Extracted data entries
======
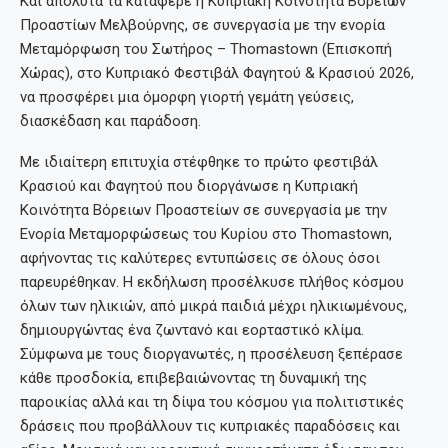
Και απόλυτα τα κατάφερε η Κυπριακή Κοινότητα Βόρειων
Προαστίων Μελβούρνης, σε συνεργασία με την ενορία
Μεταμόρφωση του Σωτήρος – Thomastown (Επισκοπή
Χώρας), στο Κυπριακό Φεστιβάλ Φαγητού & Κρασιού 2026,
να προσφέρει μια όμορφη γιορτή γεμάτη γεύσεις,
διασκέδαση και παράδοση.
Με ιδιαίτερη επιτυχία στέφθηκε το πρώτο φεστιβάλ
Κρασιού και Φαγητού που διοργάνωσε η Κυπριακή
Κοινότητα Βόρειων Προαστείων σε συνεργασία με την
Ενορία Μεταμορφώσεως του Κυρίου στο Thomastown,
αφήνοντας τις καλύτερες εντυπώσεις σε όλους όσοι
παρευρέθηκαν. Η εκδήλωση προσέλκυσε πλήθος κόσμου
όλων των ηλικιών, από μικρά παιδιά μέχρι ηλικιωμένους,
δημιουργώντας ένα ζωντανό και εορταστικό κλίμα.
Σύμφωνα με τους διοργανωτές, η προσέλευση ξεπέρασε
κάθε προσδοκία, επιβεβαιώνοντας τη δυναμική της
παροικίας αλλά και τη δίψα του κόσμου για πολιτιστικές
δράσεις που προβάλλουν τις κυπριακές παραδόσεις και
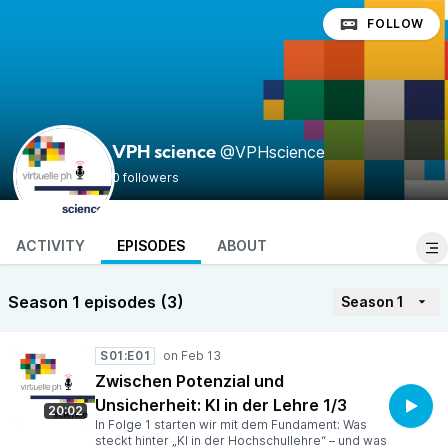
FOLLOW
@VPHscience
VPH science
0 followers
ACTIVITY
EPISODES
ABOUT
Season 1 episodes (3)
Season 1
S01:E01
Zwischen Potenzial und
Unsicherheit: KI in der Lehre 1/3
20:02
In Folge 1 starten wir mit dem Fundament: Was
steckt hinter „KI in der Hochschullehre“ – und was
======
TASK OBJECTIVE
Your answer must be the lines from the one containing "δημιουργώντας ένα ζωντανό" through the last line of the records, copied exactly, with no pictures.

RESPONSE TO THIS EXERCISE
δημιουργώντας ένα ζωντανό και εορταστικό κλίμα.
Σύμφωνα με τους διοργανωτές, η προσέλευση ξεπέρασε
κάθε προσδοκία, επιβεβαιώνοντας τη δυναμική της
παροικίας αλλά και τη δίψα του κόσμου για πολιτιστικές
δράσεις που προβάλλουν τις κυπριακές παραδόσεις και
FOLLOW
@VPHscience
VPH science
0 followers
ACTIVITY
EPISODES
ABOUT
Season 1 episodes (3)
Season 1
S01:E01
Zwischen Potenzial und
Unsicherheit: KI in der Lehre 1/3
20:02
In Folge 1 starten wir mit dem Fundament: Was
steckt hinter „KI in der Hochschullehre“ – und was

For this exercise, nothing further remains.